Actions to take:
[1] Condense the paragraph of the passage on the Mexican Revolution that begins "Álvaro Obregón, who," retaining its main facts.
[2] Pick up the passage on the Mexican Revolution after its final sentence and carry it forward.

1968 - Mark Kurlansky [190]
By the end of 1914 the combined forces of the revolutionary armies of Carranza and Pancho Villa and Zapata had secured control of Mexico and defeated the federal army that Porfirio Díaz had left behind. Zapata and Villa moved their armies into the capital as a new revolutionary government was formed. Carranza declared himself president and reluctantly and under great pressure adopted Zapata’s land reform program, though he did little to put it into action.
Álvaro Obregón, who, like most leading figures of the period, held the title of general, was a schoolteacher from the northern state of Sonora who had started out with a guerrilla army but had learned the modern warfare of machine guns and trenches. He had military advisers from Europe’s “Great War.” His temperament and politics, which had a huge influence on the shaping of modern Mexico, were resolutely moderate. He had sympathy for workers and peasants but was not about to do anything too revolutionary. He had considerable worker support and enlisted them in his army as “Red Battalions.” In April 1915 Villa had a showdown with Obregón, who surrounded the mounted bandits with barbed wire and trenches with machine-gun emplacements. Villa used his field artillery effectively and fought furiously, but he never understood modern tactics. His men were cut down by the machine guns and cut up by the barbed wire. Obregón himself had an arm blown off, and the partial limb in a pickling jar became the emblem of Obregón’s Red Battalions, which was later fashioned into the Revolutionary Army of Mexico, supposedly an “Army of the People” that embodied the ideals of the revolution.

Listed entries:

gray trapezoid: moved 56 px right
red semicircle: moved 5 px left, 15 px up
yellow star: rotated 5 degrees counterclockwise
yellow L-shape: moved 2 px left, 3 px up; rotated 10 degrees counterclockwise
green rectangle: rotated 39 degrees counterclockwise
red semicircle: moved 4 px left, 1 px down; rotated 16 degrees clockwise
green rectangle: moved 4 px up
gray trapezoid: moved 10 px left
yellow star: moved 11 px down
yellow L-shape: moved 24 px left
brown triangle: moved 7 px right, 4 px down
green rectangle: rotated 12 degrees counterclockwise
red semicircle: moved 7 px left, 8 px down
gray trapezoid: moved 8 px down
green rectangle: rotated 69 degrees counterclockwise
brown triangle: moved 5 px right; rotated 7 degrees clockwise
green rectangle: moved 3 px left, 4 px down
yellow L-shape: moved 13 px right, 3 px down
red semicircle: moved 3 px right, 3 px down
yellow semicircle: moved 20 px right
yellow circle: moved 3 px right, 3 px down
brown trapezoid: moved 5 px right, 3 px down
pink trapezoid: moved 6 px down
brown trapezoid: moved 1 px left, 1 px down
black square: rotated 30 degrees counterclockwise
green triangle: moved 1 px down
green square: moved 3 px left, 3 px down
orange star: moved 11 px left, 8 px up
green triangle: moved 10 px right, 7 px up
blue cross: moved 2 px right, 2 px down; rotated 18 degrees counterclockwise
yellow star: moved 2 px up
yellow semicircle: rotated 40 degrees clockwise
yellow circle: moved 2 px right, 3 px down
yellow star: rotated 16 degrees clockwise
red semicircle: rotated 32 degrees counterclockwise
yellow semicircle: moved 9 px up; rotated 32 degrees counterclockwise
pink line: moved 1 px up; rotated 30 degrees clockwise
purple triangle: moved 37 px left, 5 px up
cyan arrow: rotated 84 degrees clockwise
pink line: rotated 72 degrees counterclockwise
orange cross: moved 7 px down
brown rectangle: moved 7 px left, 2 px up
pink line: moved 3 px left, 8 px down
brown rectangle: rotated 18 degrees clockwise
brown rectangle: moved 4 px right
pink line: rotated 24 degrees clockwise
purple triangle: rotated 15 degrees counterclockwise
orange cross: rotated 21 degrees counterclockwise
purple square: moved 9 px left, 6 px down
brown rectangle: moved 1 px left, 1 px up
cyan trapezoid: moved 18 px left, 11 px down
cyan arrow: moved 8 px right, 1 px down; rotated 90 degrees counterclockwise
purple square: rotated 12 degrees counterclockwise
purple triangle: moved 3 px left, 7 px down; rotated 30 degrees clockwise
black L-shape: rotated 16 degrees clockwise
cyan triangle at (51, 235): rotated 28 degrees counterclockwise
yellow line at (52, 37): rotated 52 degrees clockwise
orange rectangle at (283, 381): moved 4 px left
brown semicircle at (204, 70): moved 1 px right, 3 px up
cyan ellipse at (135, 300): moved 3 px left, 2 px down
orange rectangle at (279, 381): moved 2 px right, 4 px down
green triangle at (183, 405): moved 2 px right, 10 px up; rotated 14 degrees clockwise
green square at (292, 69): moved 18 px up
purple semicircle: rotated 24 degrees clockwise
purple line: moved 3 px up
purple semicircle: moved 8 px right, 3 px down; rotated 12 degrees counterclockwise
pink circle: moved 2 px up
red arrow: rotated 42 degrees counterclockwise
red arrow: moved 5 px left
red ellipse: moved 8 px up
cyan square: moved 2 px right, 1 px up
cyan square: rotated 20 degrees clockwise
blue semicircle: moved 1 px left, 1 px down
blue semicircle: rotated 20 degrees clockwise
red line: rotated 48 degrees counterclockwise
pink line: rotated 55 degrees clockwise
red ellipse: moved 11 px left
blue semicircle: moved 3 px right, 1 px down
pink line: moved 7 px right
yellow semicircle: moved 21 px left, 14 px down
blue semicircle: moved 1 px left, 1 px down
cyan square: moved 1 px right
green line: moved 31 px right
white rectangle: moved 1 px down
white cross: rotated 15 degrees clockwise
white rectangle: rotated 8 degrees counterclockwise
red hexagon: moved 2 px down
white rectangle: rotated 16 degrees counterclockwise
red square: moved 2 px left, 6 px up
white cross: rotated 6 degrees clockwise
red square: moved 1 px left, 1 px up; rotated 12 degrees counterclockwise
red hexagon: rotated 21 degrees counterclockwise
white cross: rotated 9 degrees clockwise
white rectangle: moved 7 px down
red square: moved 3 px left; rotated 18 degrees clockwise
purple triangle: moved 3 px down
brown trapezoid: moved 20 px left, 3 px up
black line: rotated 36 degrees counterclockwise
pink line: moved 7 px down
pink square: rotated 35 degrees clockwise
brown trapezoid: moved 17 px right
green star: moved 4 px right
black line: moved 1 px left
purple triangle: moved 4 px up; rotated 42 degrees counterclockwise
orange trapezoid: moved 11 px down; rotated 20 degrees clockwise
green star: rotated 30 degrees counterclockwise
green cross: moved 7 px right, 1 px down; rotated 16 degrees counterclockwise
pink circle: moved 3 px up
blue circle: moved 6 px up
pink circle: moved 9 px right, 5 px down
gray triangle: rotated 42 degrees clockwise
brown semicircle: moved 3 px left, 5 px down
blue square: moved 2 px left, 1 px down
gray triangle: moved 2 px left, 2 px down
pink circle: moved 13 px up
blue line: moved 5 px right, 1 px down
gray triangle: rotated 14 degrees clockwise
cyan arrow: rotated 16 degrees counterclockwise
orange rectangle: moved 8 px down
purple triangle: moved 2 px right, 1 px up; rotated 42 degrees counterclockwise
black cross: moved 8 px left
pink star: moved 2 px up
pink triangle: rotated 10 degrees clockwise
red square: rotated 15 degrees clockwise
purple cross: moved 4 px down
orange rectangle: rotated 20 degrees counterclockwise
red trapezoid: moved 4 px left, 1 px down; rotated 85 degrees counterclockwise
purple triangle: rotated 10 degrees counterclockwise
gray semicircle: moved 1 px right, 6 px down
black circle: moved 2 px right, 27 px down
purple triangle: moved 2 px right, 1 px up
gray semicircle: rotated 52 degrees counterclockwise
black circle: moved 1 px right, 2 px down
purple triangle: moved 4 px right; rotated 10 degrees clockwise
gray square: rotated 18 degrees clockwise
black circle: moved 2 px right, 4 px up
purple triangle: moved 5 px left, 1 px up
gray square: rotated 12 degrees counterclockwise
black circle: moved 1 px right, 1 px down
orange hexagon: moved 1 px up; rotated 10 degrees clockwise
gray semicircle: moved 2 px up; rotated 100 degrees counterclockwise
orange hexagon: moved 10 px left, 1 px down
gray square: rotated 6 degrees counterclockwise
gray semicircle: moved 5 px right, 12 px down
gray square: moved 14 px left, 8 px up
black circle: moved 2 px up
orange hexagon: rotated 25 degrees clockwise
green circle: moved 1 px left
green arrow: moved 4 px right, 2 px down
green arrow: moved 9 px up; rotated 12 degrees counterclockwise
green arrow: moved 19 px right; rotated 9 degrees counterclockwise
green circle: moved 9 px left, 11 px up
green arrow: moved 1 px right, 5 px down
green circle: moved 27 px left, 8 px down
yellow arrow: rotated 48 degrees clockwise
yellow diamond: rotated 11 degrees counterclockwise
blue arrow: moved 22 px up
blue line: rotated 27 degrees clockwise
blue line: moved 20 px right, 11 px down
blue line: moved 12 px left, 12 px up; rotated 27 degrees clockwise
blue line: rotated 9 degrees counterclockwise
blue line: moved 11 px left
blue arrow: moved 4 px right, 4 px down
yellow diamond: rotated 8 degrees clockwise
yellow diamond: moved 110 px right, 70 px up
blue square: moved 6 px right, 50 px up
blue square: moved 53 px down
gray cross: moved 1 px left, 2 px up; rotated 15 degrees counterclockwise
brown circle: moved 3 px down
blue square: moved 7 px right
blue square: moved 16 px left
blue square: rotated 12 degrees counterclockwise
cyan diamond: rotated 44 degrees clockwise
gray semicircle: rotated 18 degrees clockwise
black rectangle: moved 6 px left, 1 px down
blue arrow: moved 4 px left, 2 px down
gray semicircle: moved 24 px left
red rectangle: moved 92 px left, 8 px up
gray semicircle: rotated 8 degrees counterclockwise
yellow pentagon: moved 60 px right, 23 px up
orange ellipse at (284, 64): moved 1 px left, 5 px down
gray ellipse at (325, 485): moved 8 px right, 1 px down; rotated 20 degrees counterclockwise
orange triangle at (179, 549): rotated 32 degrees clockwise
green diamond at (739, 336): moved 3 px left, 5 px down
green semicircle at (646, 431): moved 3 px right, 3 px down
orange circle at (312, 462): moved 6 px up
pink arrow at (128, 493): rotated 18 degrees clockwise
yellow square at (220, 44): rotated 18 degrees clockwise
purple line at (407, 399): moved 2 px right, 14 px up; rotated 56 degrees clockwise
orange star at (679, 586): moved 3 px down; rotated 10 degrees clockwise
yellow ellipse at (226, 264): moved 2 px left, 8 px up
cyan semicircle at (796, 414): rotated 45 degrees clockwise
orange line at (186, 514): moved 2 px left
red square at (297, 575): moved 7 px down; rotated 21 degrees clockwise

Expected results:
[1] Álvaro Obregón, a general and former schoolteacher from Sonora, began with a guerrilla army but mastered modern warfare with machine guns and trenches, aided by military advisers from Europe's "Great War." He was a firm moderate whose views strongly shaped modern Mexico. He sympathized with workers and peasants but avoided anything too revolutionary, and he enlisted his many worker supporters as "Red Battalions." In April 1915 he confronted Villa, surrounding the mounted bandits with barbed wire and machine-gun trenches. Villa used his artillery well and fought furiously, but he never grasped modern tactics, and his men were cut down by the guns and cut up by the wire. Obregón lost an arm, and the partial limb, kept in a pickling jar, became the emblem of the Red Battalions. Those battalions were later fashioned into the Revolutionary Army of Mexico, supposedly an "Army of the People" that embodied the revolution's ideals.

[2]
Zapata stuck to his land reform goals. Such stubborn local chieftains could usually be bought off. But Zapata would not take money or accept compromise. His organization was infiltrated by an army double agent who was allowed to carry out several sneak attacks, killing large numbers of soldiers, to prove his authenticity to Zapata. Once Zapata trusted him, the agent led Zapata, looking splendid as always in his dark riding clothes on his sorrel horse, into six hundred army rifles that opened fire. Upon his death in 1919, the murdered revolutionary became the Che of his day, the youthful poster boy for a new revolutionary government that had killed him rather than carry out his revolution.
There was a lot of killing going on in Mexico—so much so that from 1910 to 1920 the total population of the country declined by several hundred thousand. In November 1920 the one-armed Obregón became president. He legalized all the land confiscations that had taken place, something Carranza had refused to do. By this act, along with having the man who set up Zapata’s murder shot, he finally obtained a peace settlement with Zapata’s fighters in Morelos, even though most of the land was getting distributed to generals and only small patches to the poor. Villa was bought off and agreed to spend the rest of his days as a comfortable rancher. But in 1923, friends and family of people he had murdered and raped over the years shot him as he passed by in his new automobile.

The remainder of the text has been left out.